* _Written exercise_
Copy the entries from the line with "time: 12:16" up to and including the line with "time: 11:15", replacing "time" with "reading" and changing nothing else.

━━━ Extracted entries ━━━

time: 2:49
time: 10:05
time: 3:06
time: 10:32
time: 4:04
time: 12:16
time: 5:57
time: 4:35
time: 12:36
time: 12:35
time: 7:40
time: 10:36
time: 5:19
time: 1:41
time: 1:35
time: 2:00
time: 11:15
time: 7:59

━━━
━━━ Extracted entries ━━━

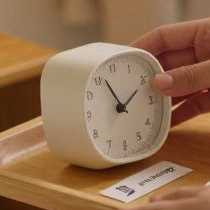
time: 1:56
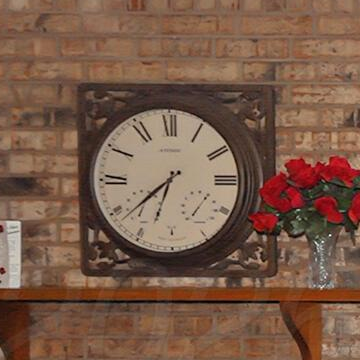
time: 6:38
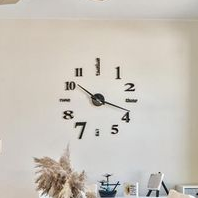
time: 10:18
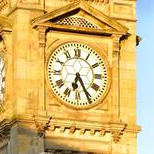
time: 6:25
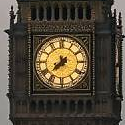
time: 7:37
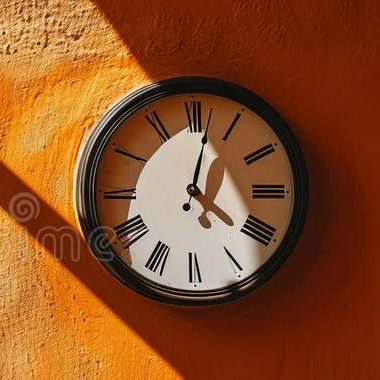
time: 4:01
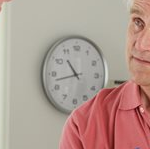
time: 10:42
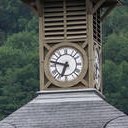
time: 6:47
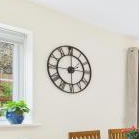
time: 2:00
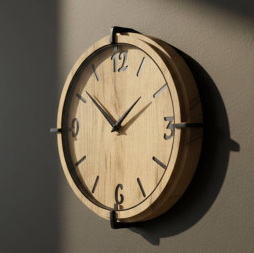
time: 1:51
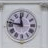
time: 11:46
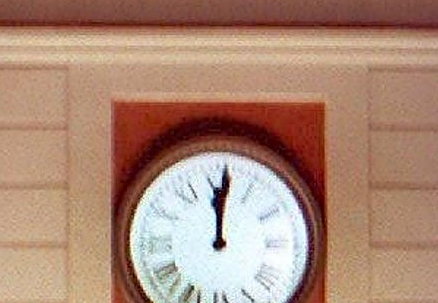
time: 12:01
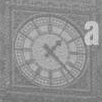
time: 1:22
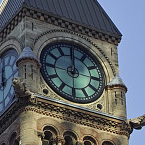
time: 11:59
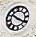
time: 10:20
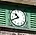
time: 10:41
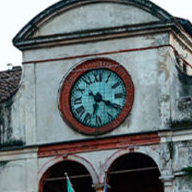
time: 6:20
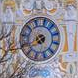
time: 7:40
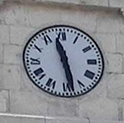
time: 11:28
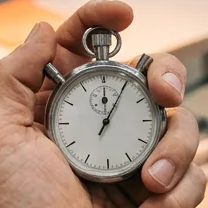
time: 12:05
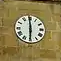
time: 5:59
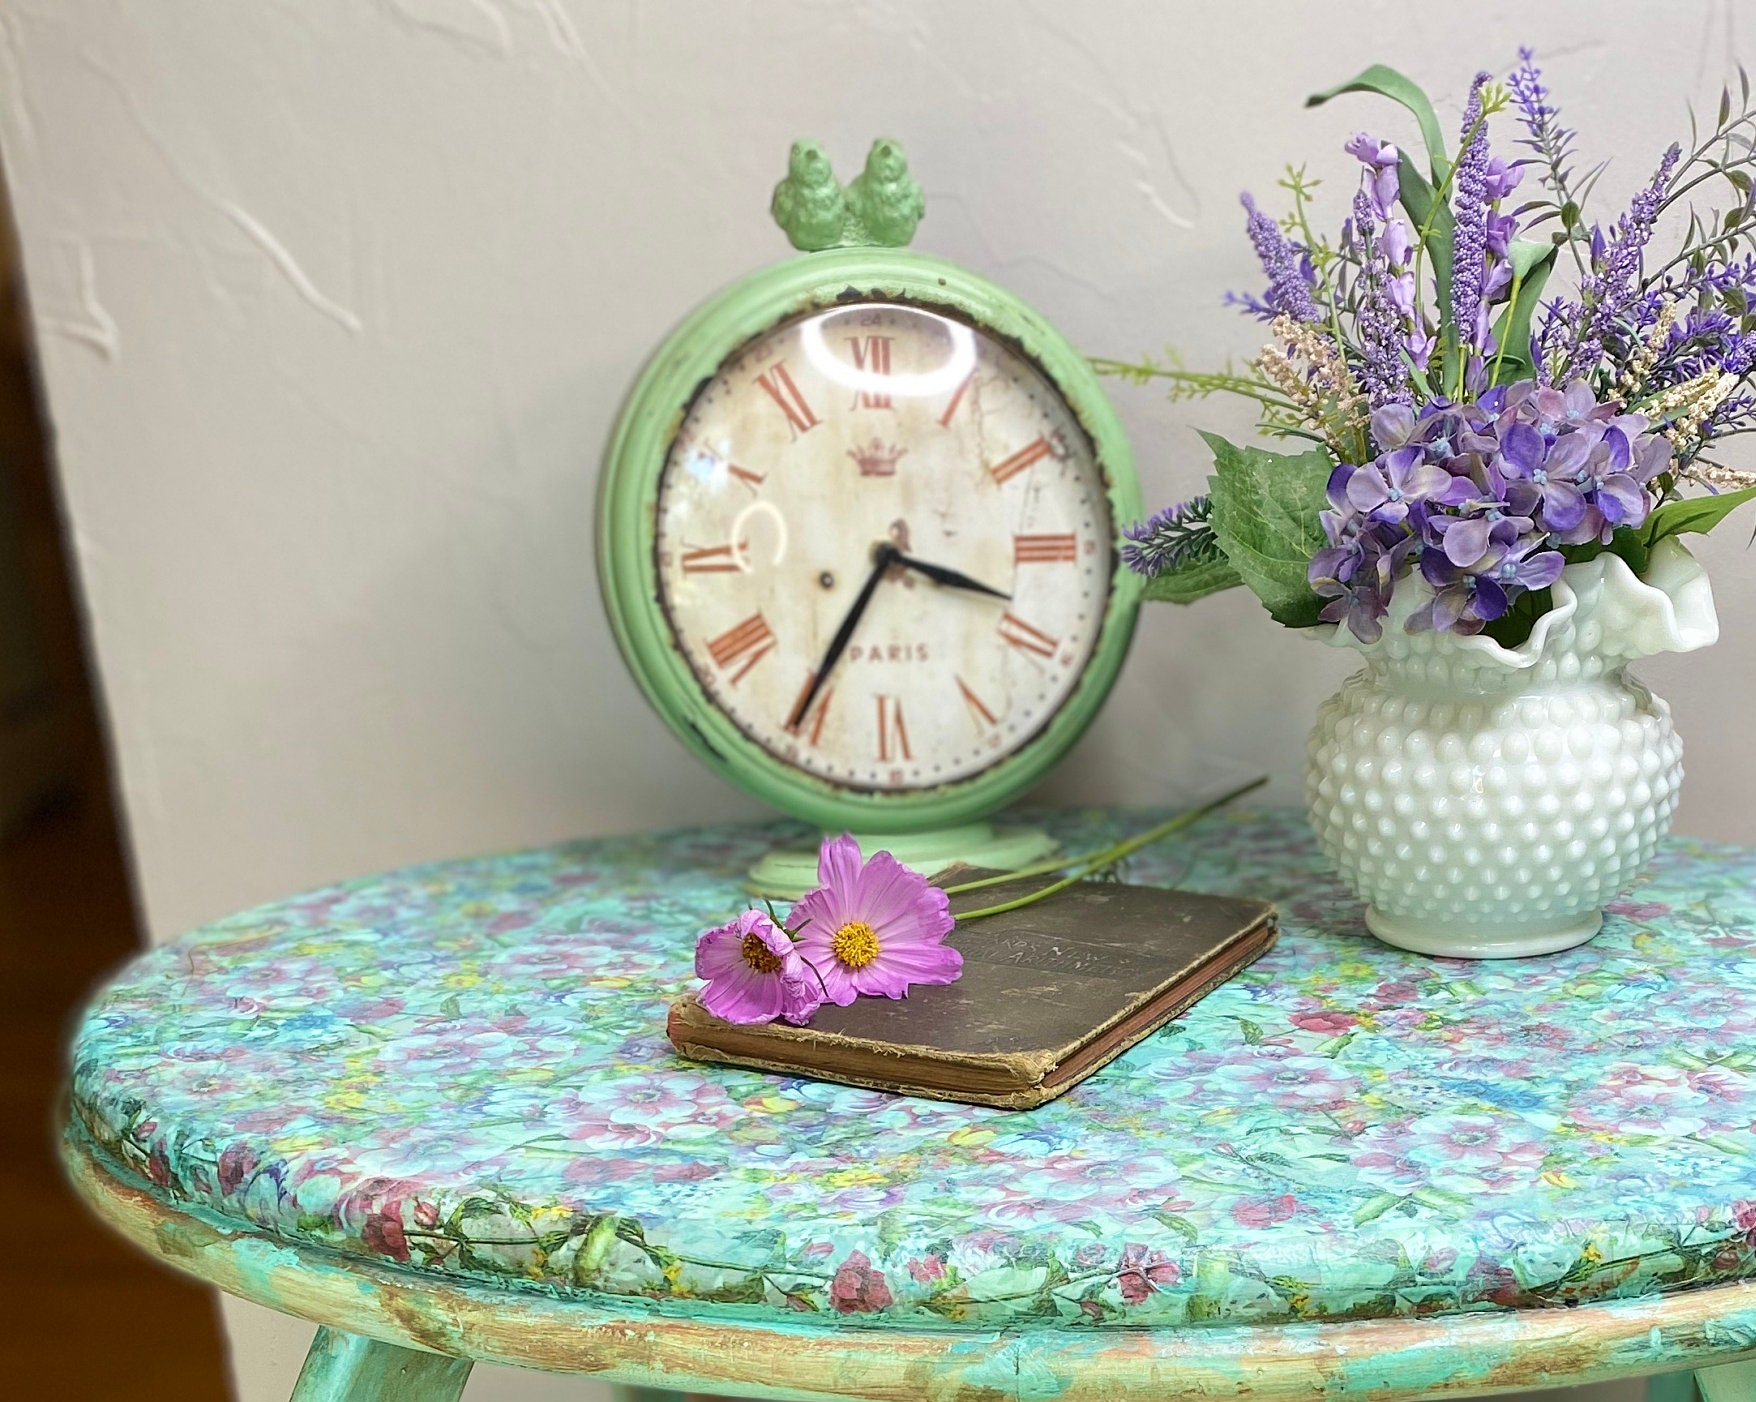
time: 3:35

━━━

* _Answer in full_
reading: 12:16
reading: 5:57
reading: 4:35
reading: 12:36
reading: 12:35
reading: 7:40
reading: 10:36
reading: 5:19
reading: 1:41
reading: 1:35
reading: 2:00
reading: 11:15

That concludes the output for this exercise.